Blanca, Celeste, and Gabriela from the Collective of University Feminists (COFEMUN) told us their ongoing experiences of intimidation. Since July 2nd, COFEMUN staff members have noticed an omnipresent vehicle with tinted windows outside their offices and homes watching them. A pre-school opened up across the street this summer, but no children have ever been seen entering or leaving the building. There have only been security guards and other adults filming people entering and leaving COFEMUN’s offices.

Recently, as one woman left the COFEMUN office, she passed an armed soldier. He quickly blocked her way and said, “We are going to get you soon”. Overnight on September 30th the power was cut to their offices and their internal security camera damaged, after capturing an image of a dark silhouette.

Finally, the women shared the chilling tale of three staff members being chased after meeting with a Witness for Peace delegation on September 6th. As they left the office at 8:30pm, a private power company vehicle without plates drove onto their bumper, trying to push them into a corner or off the street.

COFEMUN is not aligned with a political party nor is it a registered partner of the resistance. The women we met do not see Zelaya as a hero. They have simply participated in peaceful marches protesting the violation of the Honduran constitution. COFEMUN promotes women’s rights, including educating woman about birth control options and providing support for gay and lesbian groups. Earlier this year, they helped win the battle to make emergency contraception legal, which several members of Micheletti’s coup regime fought.

We continue to hear stories of women singled out by the police and military with verbal abuse, physical abuse on their breasts and backsides, and cases of rape. Another woman speculated on the sudden failure of her car brakes, right after she took it to a private auto-shop for unrelated repairs.
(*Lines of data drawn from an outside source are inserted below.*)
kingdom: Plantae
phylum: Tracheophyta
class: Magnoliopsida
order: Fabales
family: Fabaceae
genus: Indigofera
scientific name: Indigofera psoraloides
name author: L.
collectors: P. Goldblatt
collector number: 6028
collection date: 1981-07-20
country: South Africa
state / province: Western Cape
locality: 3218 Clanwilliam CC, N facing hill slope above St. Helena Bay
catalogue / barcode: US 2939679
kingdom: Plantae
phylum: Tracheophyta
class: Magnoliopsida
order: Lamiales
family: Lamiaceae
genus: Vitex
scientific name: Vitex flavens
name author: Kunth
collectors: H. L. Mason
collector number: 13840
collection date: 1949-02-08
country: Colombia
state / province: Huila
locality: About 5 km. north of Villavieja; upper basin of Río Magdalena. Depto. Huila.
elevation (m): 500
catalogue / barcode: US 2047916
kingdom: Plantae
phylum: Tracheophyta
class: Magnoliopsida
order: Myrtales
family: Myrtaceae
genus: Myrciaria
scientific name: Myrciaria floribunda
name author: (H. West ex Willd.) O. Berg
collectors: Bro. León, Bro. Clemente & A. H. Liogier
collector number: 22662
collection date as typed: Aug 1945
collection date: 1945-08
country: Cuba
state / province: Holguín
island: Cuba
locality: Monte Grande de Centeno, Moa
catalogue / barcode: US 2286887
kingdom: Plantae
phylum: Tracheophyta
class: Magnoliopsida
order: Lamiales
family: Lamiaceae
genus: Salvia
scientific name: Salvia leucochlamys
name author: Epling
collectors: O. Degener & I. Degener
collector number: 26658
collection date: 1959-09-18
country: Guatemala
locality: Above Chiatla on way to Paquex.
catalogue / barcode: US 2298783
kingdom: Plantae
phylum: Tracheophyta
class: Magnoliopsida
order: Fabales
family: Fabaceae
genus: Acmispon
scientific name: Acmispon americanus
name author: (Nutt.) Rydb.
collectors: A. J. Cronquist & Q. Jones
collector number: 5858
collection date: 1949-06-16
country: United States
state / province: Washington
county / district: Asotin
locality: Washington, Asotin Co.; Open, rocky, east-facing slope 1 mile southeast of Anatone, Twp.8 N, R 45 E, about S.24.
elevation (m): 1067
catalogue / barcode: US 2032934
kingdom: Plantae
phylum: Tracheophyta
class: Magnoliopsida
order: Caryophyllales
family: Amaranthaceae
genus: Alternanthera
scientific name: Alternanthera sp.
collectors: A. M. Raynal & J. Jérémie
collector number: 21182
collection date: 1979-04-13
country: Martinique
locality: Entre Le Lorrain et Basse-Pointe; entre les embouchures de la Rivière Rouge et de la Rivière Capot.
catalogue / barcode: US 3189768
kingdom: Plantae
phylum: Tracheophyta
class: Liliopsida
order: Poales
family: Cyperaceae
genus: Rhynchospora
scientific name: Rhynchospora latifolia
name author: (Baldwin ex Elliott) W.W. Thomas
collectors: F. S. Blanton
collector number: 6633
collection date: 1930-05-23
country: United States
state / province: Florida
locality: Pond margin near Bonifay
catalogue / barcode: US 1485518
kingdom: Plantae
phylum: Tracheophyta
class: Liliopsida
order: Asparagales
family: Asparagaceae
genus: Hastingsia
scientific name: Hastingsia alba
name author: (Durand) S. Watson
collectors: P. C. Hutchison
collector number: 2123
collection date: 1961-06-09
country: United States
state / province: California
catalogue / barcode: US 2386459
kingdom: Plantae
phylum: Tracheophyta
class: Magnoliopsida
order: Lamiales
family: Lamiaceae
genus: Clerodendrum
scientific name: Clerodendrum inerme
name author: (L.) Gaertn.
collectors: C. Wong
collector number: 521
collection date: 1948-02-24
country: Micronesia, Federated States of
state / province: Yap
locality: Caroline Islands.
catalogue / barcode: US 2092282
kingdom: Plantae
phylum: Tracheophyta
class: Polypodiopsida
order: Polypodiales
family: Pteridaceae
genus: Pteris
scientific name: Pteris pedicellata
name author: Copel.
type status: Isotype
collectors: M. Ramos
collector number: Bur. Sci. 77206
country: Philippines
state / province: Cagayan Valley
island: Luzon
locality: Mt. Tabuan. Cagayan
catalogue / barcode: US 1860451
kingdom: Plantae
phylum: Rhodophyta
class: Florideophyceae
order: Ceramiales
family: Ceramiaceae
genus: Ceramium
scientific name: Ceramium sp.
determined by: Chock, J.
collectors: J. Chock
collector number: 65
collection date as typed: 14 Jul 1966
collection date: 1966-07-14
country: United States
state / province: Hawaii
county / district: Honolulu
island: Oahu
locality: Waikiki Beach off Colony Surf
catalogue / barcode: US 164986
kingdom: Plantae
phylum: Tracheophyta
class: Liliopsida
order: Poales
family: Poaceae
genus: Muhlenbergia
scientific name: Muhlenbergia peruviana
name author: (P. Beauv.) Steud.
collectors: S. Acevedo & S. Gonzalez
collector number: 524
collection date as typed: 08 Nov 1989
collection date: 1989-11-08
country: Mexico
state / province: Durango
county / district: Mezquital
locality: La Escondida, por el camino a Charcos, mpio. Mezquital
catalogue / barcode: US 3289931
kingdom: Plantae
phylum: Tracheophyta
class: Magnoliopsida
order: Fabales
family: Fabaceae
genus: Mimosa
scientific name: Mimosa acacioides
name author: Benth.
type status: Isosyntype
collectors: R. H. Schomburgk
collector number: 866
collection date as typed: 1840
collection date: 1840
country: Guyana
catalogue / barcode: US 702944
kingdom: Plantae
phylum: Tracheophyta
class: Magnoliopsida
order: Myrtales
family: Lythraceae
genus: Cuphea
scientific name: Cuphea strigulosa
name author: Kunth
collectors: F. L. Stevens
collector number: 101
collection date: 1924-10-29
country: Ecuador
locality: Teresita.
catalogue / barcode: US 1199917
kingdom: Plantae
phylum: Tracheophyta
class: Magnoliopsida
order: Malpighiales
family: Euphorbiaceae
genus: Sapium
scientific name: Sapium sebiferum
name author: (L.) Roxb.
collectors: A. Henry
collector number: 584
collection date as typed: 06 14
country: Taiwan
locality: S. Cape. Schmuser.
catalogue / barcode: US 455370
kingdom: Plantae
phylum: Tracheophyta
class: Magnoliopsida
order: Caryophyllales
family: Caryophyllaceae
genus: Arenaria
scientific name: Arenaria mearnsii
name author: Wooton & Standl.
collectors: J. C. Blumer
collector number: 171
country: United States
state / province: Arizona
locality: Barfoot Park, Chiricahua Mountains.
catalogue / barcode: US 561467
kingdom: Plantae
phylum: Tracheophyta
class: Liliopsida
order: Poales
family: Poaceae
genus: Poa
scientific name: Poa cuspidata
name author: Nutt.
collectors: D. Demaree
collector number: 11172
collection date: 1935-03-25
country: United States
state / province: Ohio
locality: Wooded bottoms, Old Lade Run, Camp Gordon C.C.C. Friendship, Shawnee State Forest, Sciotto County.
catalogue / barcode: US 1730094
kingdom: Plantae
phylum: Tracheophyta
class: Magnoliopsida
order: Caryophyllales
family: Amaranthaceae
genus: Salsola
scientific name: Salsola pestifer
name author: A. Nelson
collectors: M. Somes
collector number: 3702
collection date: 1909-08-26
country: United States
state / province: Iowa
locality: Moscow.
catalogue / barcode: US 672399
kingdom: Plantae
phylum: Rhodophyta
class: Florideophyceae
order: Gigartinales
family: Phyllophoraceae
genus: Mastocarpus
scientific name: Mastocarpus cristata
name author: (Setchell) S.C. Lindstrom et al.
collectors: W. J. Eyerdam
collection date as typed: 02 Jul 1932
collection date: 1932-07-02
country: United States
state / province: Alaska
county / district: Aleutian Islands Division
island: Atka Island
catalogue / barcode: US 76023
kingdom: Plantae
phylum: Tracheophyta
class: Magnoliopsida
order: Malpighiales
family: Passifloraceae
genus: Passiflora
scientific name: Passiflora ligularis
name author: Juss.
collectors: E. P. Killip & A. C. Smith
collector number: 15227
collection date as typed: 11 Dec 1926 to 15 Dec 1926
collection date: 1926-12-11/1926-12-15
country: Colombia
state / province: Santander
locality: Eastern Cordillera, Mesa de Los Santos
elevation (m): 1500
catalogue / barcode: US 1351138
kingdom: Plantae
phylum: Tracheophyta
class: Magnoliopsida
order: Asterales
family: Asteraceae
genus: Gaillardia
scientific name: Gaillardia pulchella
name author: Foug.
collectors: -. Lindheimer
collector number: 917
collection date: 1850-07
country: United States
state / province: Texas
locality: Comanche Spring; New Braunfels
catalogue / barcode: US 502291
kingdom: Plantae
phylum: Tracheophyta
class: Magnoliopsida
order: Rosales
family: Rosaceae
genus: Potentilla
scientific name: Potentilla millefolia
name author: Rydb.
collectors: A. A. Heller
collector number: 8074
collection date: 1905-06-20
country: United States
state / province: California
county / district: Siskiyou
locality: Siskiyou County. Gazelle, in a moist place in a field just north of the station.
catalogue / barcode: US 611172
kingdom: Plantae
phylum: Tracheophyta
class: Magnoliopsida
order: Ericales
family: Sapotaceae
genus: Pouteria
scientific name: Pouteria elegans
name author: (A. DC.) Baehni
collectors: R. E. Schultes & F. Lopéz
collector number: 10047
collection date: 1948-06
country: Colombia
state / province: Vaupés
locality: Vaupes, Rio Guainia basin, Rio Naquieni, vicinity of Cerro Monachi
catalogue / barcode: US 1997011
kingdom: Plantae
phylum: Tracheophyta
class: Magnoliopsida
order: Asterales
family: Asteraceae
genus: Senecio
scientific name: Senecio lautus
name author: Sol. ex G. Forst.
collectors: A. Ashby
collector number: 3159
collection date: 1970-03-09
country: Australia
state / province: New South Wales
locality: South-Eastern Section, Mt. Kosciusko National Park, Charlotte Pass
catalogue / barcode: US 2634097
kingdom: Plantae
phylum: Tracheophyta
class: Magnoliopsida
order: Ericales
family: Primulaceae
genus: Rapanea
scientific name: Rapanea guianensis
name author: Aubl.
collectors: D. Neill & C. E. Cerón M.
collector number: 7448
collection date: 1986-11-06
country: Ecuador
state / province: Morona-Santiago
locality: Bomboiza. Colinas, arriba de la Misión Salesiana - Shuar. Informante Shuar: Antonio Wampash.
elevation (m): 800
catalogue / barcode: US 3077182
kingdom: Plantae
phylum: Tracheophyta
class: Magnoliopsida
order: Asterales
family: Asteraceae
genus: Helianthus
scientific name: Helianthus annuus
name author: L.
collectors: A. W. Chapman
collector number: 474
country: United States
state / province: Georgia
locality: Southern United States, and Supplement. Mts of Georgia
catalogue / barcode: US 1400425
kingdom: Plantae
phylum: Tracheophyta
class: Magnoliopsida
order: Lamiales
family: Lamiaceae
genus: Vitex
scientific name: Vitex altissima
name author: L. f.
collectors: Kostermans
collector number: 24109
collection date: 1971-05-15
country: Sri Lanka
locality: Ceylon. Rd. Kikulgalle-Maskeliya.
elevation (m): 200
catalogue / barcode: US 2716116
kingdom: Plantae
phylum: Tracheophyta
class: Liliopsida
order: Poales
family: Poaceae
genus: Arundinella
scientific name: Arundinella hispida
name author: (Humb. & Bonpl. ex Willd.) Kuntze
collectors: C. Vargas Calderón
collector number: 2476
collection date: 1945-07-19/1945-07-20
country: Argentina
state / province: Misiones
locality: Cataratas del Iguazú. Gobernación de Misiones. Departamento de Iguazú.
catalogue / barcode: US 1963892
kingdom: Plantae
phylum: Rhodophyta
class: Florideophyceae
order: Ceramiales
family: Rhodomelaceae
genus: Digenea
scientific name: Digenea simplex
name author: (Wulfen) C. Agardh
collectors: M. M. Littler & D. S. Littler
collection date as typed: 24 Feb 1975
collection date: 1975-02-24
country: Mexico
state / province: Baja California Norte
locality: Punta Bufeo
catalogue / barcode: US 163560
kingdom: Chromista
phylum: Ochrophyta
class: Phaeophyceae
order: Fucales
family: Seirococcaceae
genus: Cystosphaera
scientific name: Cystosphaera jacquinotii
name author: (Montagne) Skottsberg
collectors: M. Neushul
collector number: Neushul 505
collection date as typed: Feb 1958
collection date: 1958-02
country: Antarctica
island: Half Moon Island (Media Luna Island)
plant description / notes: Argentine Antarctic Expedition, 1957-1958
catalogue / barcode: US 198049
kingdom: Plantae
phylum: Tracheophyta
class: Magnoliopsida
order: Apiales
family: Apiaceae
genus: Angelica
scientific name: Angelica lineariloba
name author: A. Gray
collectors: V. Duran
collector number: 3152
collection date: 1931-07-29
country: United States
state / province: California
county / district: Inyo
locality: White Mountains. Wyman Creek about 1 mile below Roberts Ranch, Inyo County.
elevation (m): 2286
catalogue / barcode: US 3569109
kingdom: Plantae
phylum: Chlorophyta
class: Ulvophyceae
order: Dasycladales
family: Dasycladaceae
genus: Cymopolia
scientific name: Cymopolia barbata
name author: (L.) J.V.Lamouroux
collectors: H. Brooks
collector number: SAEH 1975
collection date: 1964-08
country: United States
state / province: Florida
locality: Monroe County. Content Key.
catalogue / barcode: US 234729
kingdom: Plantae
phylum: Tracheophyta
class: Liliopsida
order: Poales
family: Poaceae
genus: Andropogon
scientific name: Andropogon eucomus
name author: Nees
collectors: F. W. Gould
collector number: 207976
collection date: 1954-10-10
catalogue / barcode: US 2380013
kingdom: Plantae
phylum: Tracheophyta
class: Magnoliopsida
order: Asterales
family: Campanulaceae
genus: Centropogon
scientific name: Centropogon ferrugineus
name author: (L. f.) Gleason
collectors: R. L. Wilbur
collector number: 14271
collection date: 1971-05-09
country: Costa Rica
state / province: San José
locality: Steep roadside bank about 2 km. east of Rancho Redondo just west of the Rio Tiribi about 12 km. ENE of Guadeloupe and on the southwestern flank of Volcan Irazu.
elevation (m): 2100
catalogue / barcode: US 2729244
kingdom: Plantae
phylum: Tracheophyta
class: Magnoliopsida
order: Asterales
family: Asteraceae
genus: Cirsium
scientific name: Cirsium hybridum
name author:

Blanca noted the psychological and emotional damage this intimidation has caused. “Yesterday was the first night they didn’t announce a curfew in weeks and it was the first night I was able to sleep. During the curfew the military could come and do anything they want. They could rape or kill you and no one would know. That sort of systematic intimidation takes away one’s voice and feeling of worth. It kills you on the inside.”

She despairs of the success the de facto regime has had in so quickly stripping the citizens of their rights and voices. “We are a nobody in the grand scheme of things – just a small country, with no power, economically or politically. Now that all of our constitutional rights have been stripped from us, we feel completely impotent.”

But we have not found a powerless citizenry in Honduras. In just under a week, we have met many organized, intelligent, and incredibly strong people. From this crisis, some veteran human rights organizers have noticed an ¨awakening” in a historically poor and repressed country. Over the last three months, Hondurans that have never rallied together before have united in their efforts to protect their democracy. This massive uprising was not for a politician, but for their shared country and constitutional rights.

Many leaders are especially inspired by the huge influx of young people taking an interest in their government for the first time. The older generation, organized since the 1980s, had worried about the lack of youth interested in most human rights causes. Alba noted that her organization “had a small membership made up of mainly people in their forties and fifties. Now we have many youth as young as 13 years old participating in events.”